When I worked at Lockheed Martin, I worked on code that was over 10 years old, because of all the quality assurance that had to be done on it. The code required mathematical proofs to show that it was correct. Anyone with a computer science degree knows that correctness algorithms are NP complete and become practically impossible to prove as the size of the code increases. This explains why a “hard” RTOS is very small in size and has limited functionality.

The first attempts at bringing Real Time to Linux consisted of a micro-kernel (something very similar to a hypervisor), which would run Linux as an application to execute the non critical parts of the system. The actual RT programs would interact directly with this micro kernel to achieve its hard real time response. The idea was that the micro-kernel being very small could possibly achieve the quality that was required in the field. But this had its own problems. It required that it must be ported to each board and device that in ran on. It also meant that any application that required real time access, must have a separate set of system calls to communicate to this micro-kernel and could not run on native Linux.

Ingo Molnar and Thomas Gleixner felt that they could achieve a hard RTOS design with the native Linux kernel. My former employer TimeSys had already a working native Linux RTOS of their own. When I left them, I joined Ingo and Thomas in their effort to create one that could one day be merged into the Linux kernel itself. Although the Linux kernel is much too big to be mathematically proven correct, that didn’t mean that the kernel couldn’t be changed to have a hard Real Time design. That is, all design decisions are made to make sure the system behaves deterministicly, but treat all bugs like any other operating system.

Try the best to be bug free, but don’t worry about proving that the system actually is.
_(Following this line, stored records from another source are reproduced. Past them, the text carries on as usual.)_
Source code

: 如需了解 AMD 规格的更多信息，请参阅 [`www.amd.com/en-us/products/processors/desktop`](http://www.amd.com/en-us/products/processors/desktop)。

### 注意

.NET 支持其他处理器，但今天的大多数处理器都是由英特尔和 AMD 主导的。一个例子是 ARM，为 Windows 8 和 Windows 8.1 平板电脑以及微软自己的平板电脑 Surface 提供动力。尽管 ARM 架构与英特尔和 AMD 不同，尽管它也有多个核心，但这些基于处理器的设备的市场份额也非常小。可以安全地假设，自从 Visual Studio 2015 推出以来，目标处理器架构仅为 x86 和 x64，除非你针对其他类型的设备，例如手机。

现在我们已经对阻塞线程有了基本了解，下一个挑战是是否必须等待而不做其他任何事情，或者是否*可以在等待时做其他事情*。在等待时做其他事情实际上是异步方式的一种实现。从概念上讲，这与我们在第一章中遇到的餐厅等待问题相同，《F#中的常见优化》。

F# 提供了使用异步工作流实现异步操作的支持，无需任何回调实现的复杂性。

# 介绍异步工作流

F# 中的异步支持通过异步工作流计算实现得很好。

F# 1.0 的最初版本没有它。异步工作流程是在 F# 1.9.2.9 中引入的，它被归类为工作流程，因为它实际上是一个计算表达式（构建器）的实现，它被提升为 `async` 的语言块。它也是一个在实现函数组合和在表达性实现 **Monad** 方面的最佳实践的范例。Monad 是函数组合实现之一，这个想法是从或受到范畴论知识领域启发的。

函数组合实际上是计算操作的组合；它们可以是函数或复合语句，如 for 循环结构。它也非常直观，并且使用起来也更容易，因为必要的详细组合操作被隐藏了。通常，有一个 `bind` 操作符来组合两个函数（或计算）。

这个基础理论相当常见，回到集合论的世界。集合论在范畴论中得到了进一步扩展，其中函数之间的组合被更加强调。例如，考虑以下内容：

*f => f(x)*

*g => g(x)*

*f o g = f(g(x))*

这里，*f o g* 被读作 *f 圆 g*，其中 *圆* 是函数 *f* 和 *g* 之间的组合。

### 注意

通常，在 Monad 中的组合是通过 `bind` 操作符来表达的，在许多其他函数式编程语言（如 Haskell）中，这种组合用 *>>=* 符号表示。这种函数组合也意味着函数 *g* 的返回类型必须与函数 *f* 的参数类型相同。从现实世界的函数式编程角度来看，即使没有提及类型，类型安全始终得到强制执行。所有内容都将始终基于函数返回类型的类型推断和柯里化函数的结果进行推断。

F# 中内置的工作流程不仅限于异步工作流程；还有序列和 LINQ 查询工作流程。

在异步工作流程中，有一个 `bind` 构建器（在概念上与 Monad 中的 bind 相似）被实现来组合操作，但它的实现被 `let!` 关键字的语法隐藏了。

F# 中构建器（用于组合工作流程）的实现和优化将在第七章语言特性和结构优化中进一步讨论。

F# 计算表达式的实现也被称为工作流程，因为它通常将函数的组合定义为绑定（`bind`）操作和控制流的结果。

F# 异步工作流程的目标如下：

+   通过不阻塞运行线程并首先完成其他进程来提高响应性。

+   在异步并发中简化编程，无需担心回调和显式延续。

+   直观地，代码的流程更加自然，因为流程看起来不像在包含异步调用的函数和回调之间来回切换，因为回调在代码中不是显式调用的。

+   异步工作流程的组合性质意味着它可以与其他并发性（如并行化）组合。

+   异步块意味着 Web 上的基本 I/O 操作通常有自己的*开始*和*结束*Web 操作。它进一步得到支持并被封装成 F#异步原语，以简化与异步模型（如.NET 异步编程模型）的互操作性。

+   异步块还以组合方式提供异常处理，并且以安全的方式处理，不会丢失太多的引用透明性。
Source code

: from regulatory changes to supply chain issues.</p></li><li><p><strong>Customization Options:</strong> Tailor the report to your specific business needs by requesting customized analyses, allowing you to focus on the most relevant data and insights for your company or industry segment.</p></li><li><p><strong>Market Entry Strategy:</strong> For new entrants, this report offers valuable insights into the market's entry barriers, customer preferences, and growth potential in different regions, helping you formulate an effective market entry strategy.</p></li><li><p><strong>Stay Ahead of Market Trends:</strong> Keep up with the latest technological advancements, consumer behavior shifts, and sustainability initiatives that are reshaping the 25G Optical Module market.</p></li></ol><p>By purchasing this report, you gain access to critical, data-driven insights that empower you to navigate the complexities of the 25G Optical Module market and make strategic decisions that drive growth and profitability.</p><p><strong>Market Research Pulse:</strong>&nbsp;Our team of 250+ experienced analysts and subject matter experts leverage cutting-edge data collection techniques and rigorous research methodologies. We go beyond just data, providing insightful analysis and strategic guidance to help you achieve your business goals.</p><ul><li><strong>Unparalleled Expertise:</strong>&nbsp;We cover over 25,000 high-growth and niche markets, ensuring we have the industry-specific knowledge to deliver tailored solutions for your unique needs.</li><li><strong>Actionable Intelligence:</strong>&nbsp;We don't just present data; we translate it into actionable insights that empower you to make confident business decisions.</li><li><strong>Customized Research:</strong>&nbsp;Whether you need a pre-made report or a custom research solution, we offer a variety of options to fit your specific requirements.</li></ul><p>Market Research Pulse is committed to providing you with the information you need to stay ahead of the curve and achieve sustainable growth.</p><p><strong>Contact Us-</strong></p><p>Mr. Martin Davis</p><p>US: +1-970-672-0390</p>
Now some critics of this approach to bring Real Time to the Linux kernel would call it “Soft Real Time.” Soft Real Time has a completely different meaning. It means that the average response time and execution is deterministic, but the system wont fail on a few outliers. A good example of a Soft Real Time environment is video display.

Having 30 frames a second allows someone to watch a video nicely. If one or two frames are missed, the user will most likely never notice. The system only fails if there is a large number of missed frames. Hence, this would be consider a case to use a Soft Real Time system. The difference between the work we were doing to make Linux into an RTOS vs having it be a Soft RTOS is that missed deadlines or dropped frames would be considered a bug. We treated such cases as a system failure which required a fix. If it happened due to a design, then the design needed to be updated. Hence, the term Hard Real Time design.
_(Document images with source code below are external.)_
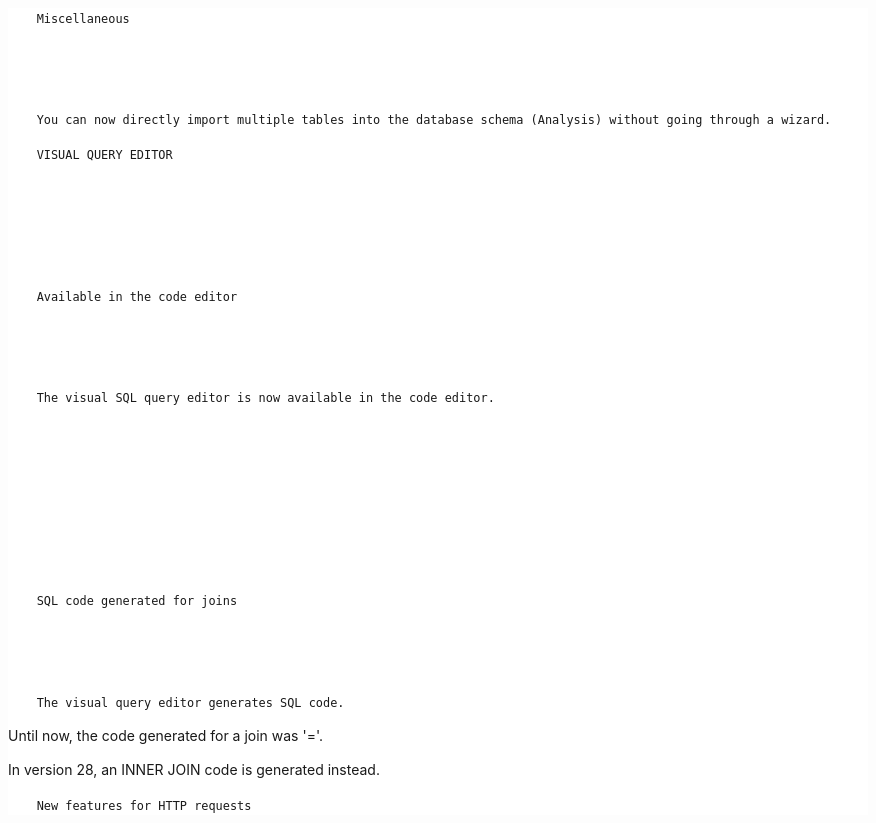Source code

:





 
	
		Miscellaneous
	


	
		You can now directly import multiple tables into the database schema (Analysis) without going through a wizard.
	





	




<a name="graphic_query_editor"></a>

	
		VISUAL QUERY EDITOR
	


	
		 
	
		Available in the code editor
	


	
		The visual SQL query editor is now available in the code editor.
	






 
	
		SQL code generated for joins
	


	
		The visual query editor generates SQL code.

Until now, the code generated for a join was '='.

In version 28, an INNER JOIN code is generated instead.
	





	




<a name="TLS_protocol"></a>

	
		New features for HTTP requests
	


	
		 
	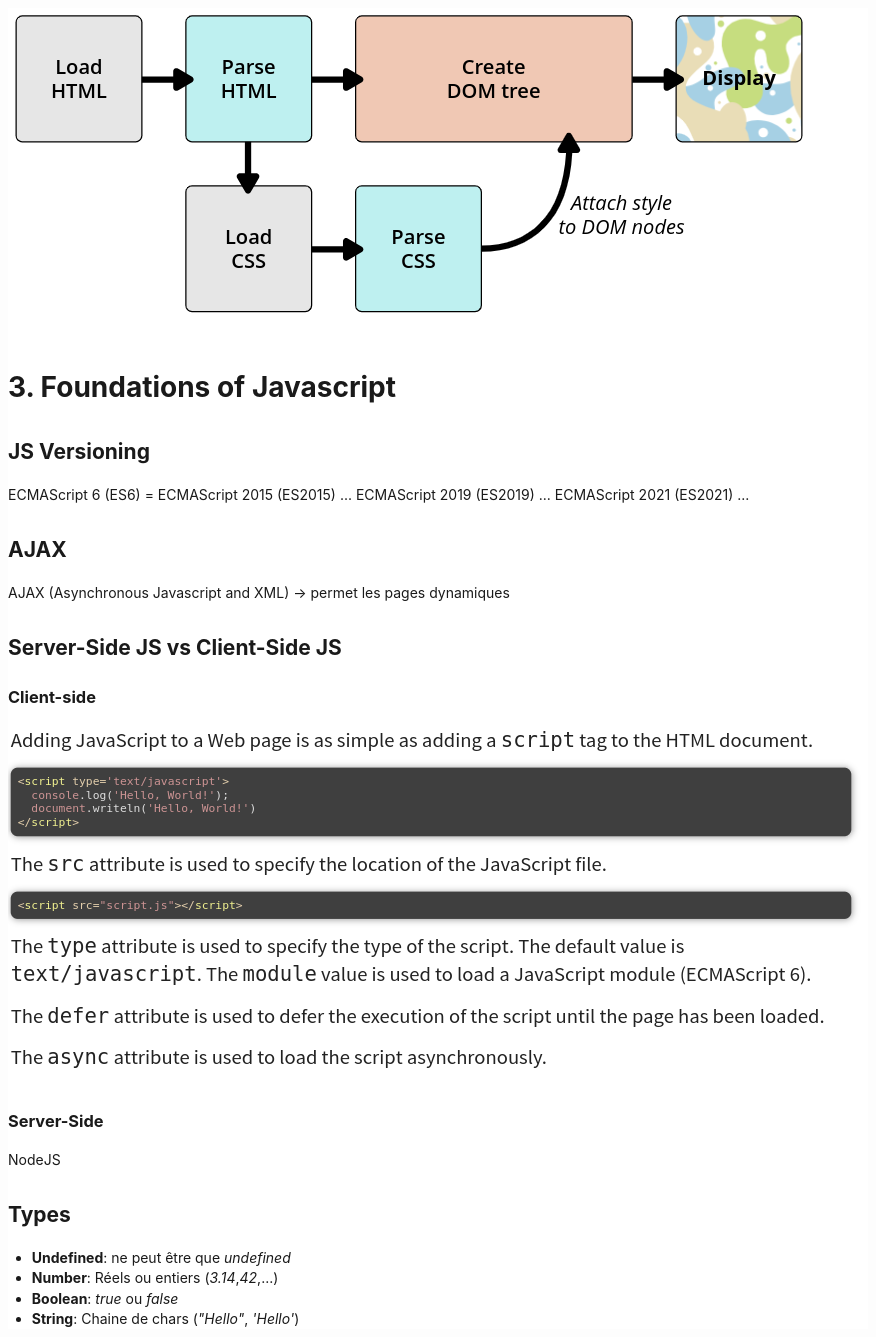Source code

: ![](images/Pasted%20image%2020231026011651.png)
# 3. Foundations of Javascript
## JS Versioning
ECMAScript 6 (ES6) = ECMAScript 2015 (ES2015)
...
ECMAScript 2019 (ES2019)
...
ECMAScript 2021 (ES2021)
...
## AJAX
AJAX (Asynchronous Javascript and XML) -> permet les pages dynamiques
## Server-Side JS vs Client-Side JS
### Client-side
![](images/Pasted%20image%2020231026132555.png)
### Server-Side
NodeJS
## Types
- **Undefined**: ne peut être que *undefined*
- **Number**: Réels ou entiers (*3.14*,*42*,...)
- **Boolean**: *true* ou *false*
- **String**: Chaine de chars (*"Hello"*, *'Hello'*)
The work to make Linux into a hard Real Time designed kernel has been going on for over a decade now. It’s the largest out of tree patch series that has been constantly maintained for this long of a period. People always ask when will it finally be merged into the Linux proper. The answer to that is surprising, it already has. It’s been merged multiple times. But it is going in very slowly. A deterministic operating system has lots of requirements. Luckily, these requirements are also very useful for any general purpose operating system. Here’s an example list of items that have been merged into the upstream Linux kernel that were a direct result of the Real Time kernel work:

  • The mutex implementation
  • Lockdep: The deadlock detector analyzer
  • High resolution timers: Before this, timers would only go off at “ticks”
  • The generic interrupt handler code: Before this, every architectre basically cut and pasted another architecture’s work. This left lots of duplicate code, and worse yet, duplicate bugs. A bug fixed in one architecture would still exist in many others.
  • Interrupt threads: Used to interrupt the CPU to let it know that you hit a key on the keyboard or that a packet came in on the network card, etc. Stops the kernel asynchronously to do some given work for a device. Some devices such as hard drives can take a large amount of time to handle.Converting them to threads that can schedule allows user tasks to continue without much jitter. This gives a smoother user experience on the desktop, as well.
  • Priority inheritance: This requires a blog in itself.
  • Tracing – ftrace and by extension perf were efforts by the Real Time developers to find origins of latency.
  • Updates to the Real Time scheduler
  • Simple wait queues: These are light weight and less expensive to execute. Not to mention, they do not hold onto locks for a non-deterministic amount of time.
  • “NO HZ FULL” or tickless execution: This actually never existed in the RT patch set, but since the necessary changes were already in mainline the RT developers decided to work on this feature directly on the mainline Linux kernel.
  • SCHED_DEADLINE: This scheduling class, like NO HZ FULL, was also added directly into mainline Linux, but it would never have been added without the coming of full RT.

This doesn’t include countless number of bugs that were fixed because of the RT patch. RT kernels can cause more race conditions to trigger due to their higher preemptive nature. The RT patch was able to trigger bugs that would only happen on large CPU count machines. The RT patch helped make Linux work on those machines before they even existed.

Today, mainline Linux is much more suitable to work as a soft real time system. With some of the hard real time design added to the kernel, tasks can now make the majority of their deadlines, with much fewer outliers.

Of course, there’s still work to be done. That really comes down to two more features. One is called local locks. These will be used to replace places that disable preemption. Disabling preemption in the kernel is a black box.

Adding local locks will add annotation to these locations and give developers an idea to why preemption was disabled.

The other change that is needed is the big one. That is the conversion of spinning locks into sleeping locks (or mutex). This is the key to allow high priority tasks to preempt lower priority tasks and have quick reaction times. When this gets into the kernel, then we can say that Linux kernel itself can be a hard real time designed operating system.